Supplied records
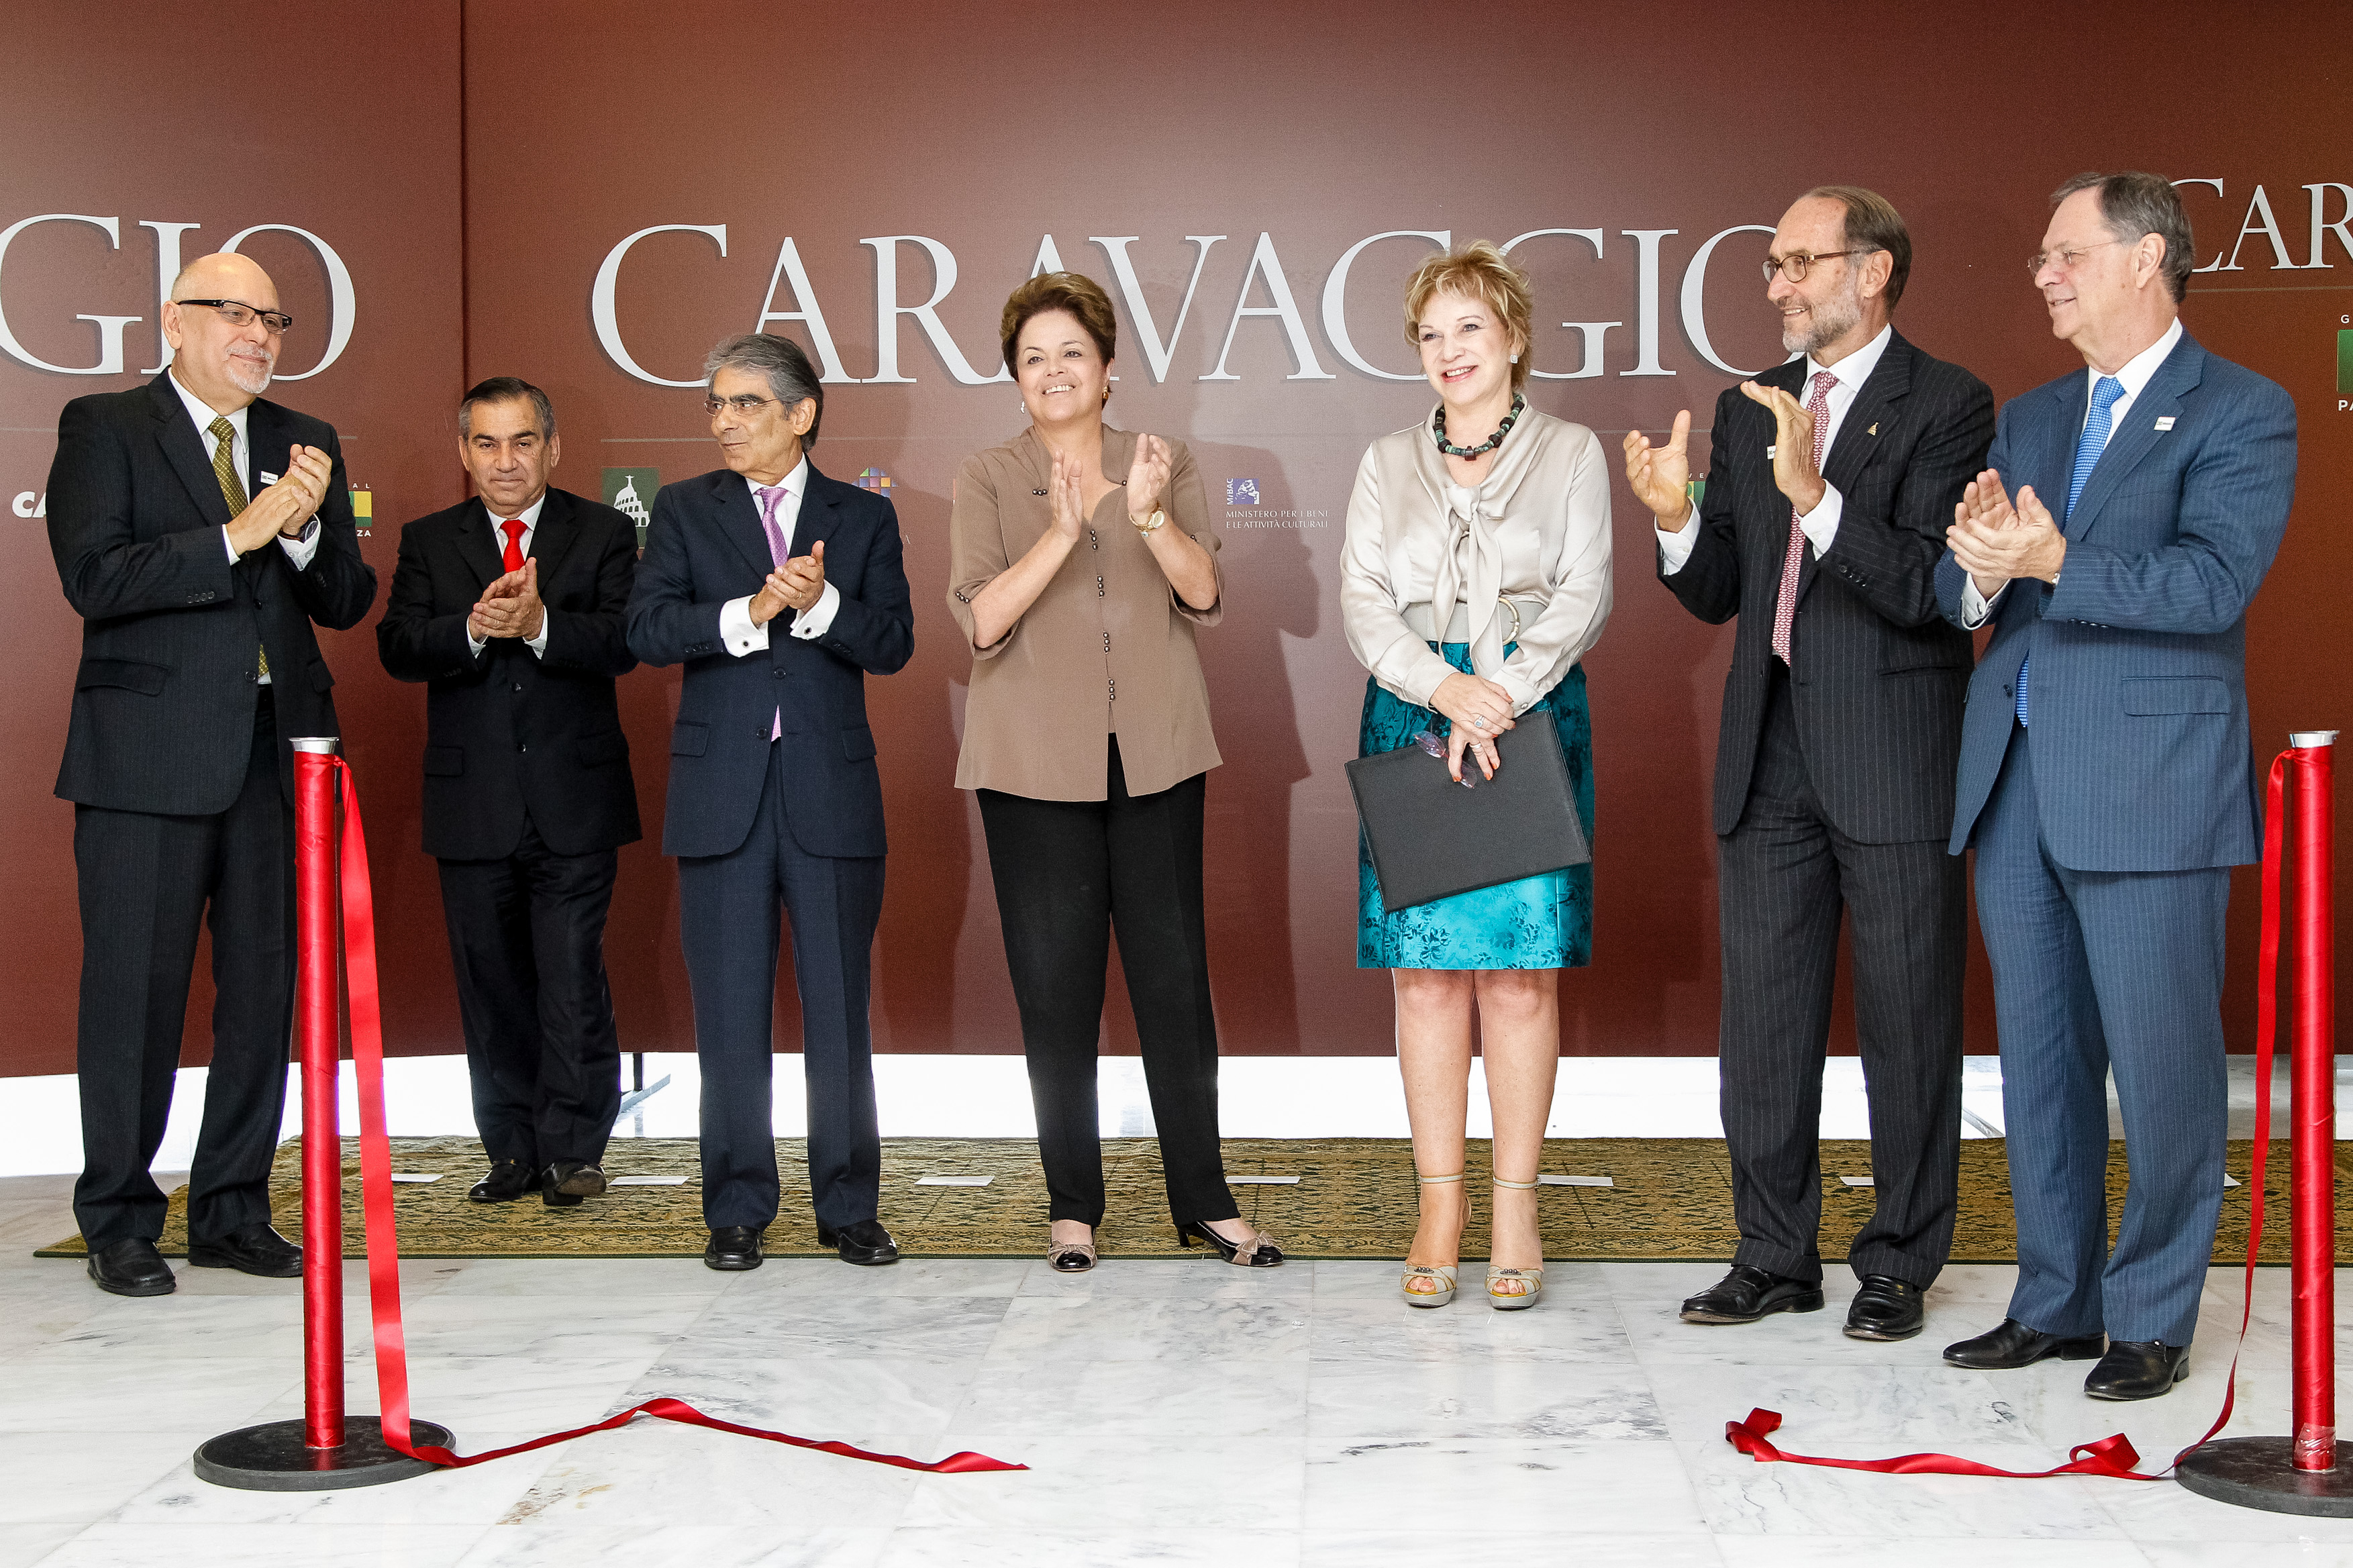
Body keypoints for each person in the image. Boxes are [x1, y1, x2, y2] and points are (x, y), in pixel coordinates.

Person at [1936, 172, 2296, 1400]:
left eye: (2065, 251)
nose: (2043, 272)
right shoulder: (2031, 416)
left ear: (2146, 258)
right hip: (2017, 777)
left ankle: (2151, 1315)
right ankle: (2056, 1301)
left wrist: (2055, 557)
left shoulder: (2242, 410)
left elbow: (2211, 588)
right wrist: (1983, 570)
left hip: (2151, 784)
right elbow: (1965, 594)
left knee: (2161, 1066)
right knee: (2038, 1061)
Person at [1624, 187, 1994, 1341]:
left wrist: (1818, 499)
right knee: (1767, 1025)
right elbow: (1722, 588)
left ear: (1870, 271)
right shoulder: (1752, 408)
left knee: (1908, 1021)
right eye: (1774, 265)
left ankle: (1897, 1261)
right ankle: (1773, 1253)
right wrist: (1675, 520)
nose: (1776, 283)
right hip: (1767, 748)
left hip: (1892, 753)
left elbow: (1928, 587)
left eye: (1797, 262)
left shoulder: (1947, 402)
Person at [46, 252, 377, 1296]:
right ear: (172, 322)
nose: (258, 333)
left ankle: (231, 1208)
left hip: (284, 759)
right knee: (134, 995)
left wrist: (311, 524)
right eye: (232, 312)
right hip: (147, 758)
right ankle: (119, 1218)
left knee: (264, 992)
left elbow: (345, 600)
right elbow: (93, 576)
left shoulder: (304, 440)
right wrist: (240, 532)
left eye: (271, 317)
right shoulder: (106, 428)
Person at [947, 272, 1278, 1271]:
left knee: (1175, 981)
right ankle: (1071, 1206)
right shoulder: (986, 477)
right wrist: (1057, 531)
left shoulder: (1160, 463)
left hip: (1158, 753)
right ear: (1014, 380)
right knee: (1055, 988)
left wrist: (1145, 518)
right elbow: (982, 618)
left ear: (1107, 371)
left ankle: (1205, 1200)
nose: (1053, 372)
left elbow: (1205, 590)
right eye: (1033, 358)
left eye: (1071, 355)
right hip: (1028, 765)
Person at [1340, 242, 1611, 1310]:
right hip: (1412, 710)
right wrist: (1438, 690)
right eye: (1430, 334)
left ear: (1511, 338)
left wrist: (1494, 691)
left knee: (1518, 974)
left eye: (1468, 328)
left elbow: (1583, 591)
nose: (1449, 351)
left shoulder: (1571, 450)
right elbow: (1364, 598)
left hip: (1529, 715)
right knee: (1422, 975)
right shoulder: (1381, 460)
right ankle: (1438, 1204)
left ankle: (1513, 1206)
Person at [625, 333, 914, 1271]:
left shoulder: (861, 517)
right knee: (730, 1015)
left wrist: (821, 605)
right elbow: (648, 628)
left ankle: (849, 1207)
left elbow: (894, 642)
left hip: (829, 795)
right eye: (715, 404)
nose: (724, 421)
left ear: (802, 414)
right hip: (721, 799)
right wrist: (747, 615)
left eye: (745, 403)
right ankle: (737, 1207)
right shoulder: (681, 508)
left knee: (838, 1013)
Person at [377, 377, 642, 1210]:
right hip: (472, 805)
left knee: (570, 977)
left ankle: (574, 1151)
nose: (504, 461)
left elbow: (625, 639)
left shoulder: (601, 530)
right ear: (464, 453)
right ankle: (511, 1152)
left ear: (551, 448)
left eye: (521, 442)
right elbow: (396, 644)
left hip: (575, 798)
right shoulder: (428, 540)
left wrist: (540, 628)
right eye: (486, 444)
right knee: (489, 985)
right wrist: (469, 630)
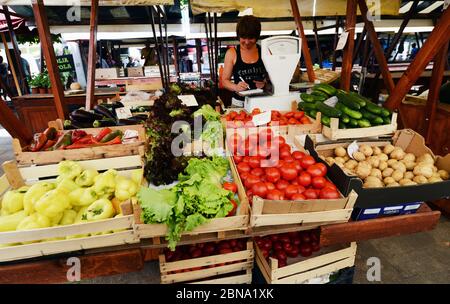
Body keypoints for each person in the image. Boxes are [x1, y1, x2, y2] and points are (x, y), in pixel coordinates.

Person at [222, 15, 267, 107]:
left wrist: (265, 83)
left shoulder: (265, 52)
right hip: (239, 104)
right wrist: (236, 87)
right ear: (238, 36)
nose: (246, 42)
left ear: (257, 36)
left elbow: (273, 78)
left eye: (251, 38)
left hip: (261, 102)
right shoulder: (232, 53)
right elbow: (224, 81)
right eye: (243, 37)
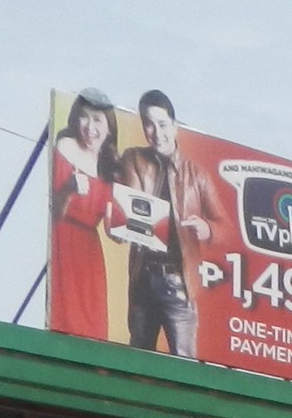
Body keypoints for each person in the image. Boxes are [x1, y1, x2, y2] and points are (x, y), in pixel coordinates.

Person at [110, 89, 231, 358]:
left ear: (175, 126)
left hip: (179, 283)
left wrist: (207, 228)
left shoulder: (196, 174)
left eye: (162, 124)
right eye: (149, 125)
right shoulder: (134, 159)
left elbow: (227, 228)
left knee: (183, 364)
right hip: (143, 279)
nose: (156, 132)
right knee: (137, 362)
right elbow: (122, 207)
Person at [44, 91, 120, 339]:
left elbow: (113, 229)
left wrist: (130, 230)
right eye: (84, 118)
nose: (90, 127)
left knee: (92, 329)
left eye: (97, 120)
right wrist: (69, 189)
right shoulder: (65, 148)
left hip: (89, 255)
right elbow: (56, 212)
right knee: (62, 322)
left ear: (108, 127)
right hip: (64, 243)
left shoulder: (110, 166)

Work instructions
Skip the pictures, please, and transcribe only the lines from the beginning of the material through the one that contains "right ankle: (2056, 1301)".

Response for this exercise
Body keypoints for each person in the image. Boxes are [x1, y1, x2, y2] and points are (x, y), in pixel coordinates.

Person at [1936, 172, 2296, 1400]:
left eye: (2065, 251)
nose: (2043, 272)
right shoulder: (2031, 416)
left ear: (2146, 258)
right hip: (2017, 777)
left ankle: (2151, 1315)
right ankle: (2056, 1301)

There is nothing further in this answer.